Start of Block
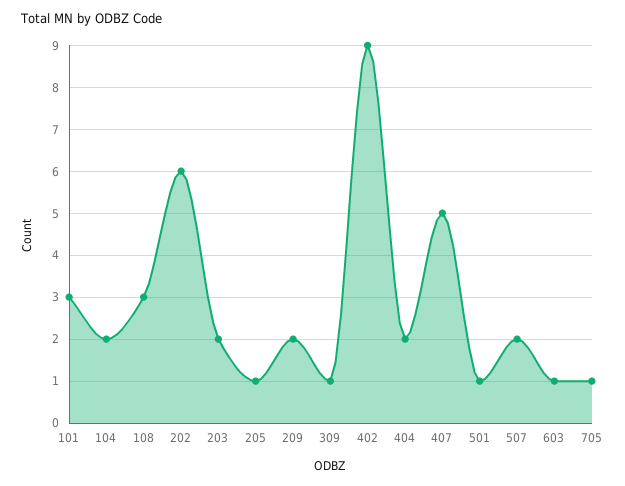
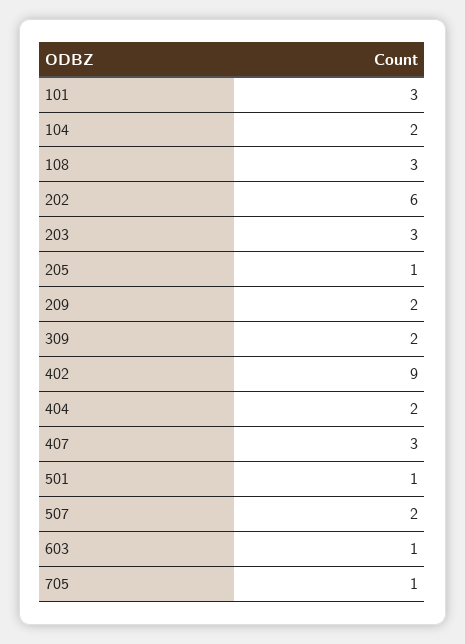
  {
    "101": 3,
    "104": 2,
    "108": 3,
    "202": 6,
-   "203": 2,
+   "203": 3,
    "205": 1,
    "209": 2,
-   "309": 1,
+   "309": 2,
    "402": 9,
    "404": 2,
-   "407": 5,
+   "407": 3,
    "501": 1,
    "507": 2,
    "603": 1,
    "705": 1
  }

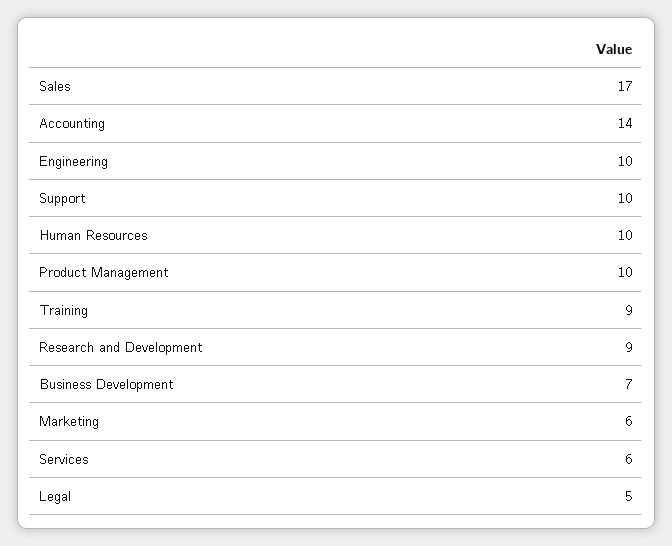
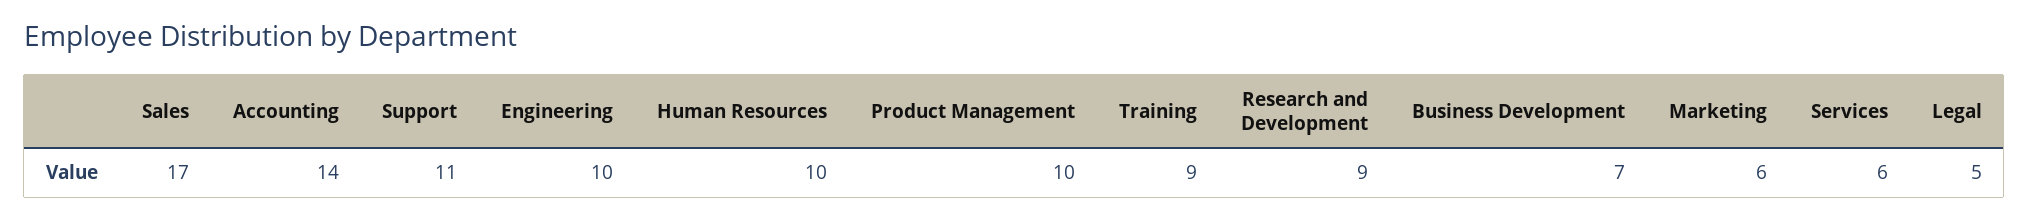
  {
    "Sales": 17,
    "Accounting": 14,
    "Engineering": 10,
-   "Support": 10,
+   "Support": 11,
    "Human Resources": 10,
    "Product Management": 10,
    "Training": 9,
    "Research and Development": 9,
    "Business Development": 7,
    "Marketing": 6,
    "Services": 6,
    "Legal": 5
  }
End of Block
### Task
Leave out the pictures and print each record exactly as it stands.

### Finished exercise
  {
    "101": 3,
    "104": 2,
    "108": 3,
    "202": 6,
-   "203": 2,
+   "203": 3,
    "205": 1,
    "209": 2,
-   "309": 1,
+   "309": 2,
    "402": 9,
    "404": 2,
-   "407": 5,
+   "407": 3,
    "501": 1,
    "507": 2,
    "603": 1,
    "705": 1
  }

  {
    "Sales": 17,
    "Accounting": 14,
    "Engineering": 10,
-   "Support": 10,
+   "Support": 11,
    "Human Resources": 10,
    "Product Management": 10,
    "Training": 9,
    "Research and Development": 9,
    "Business Development": 7,
    "Marketing": 6,
    "Services": 6,
    "Legal": 5
  }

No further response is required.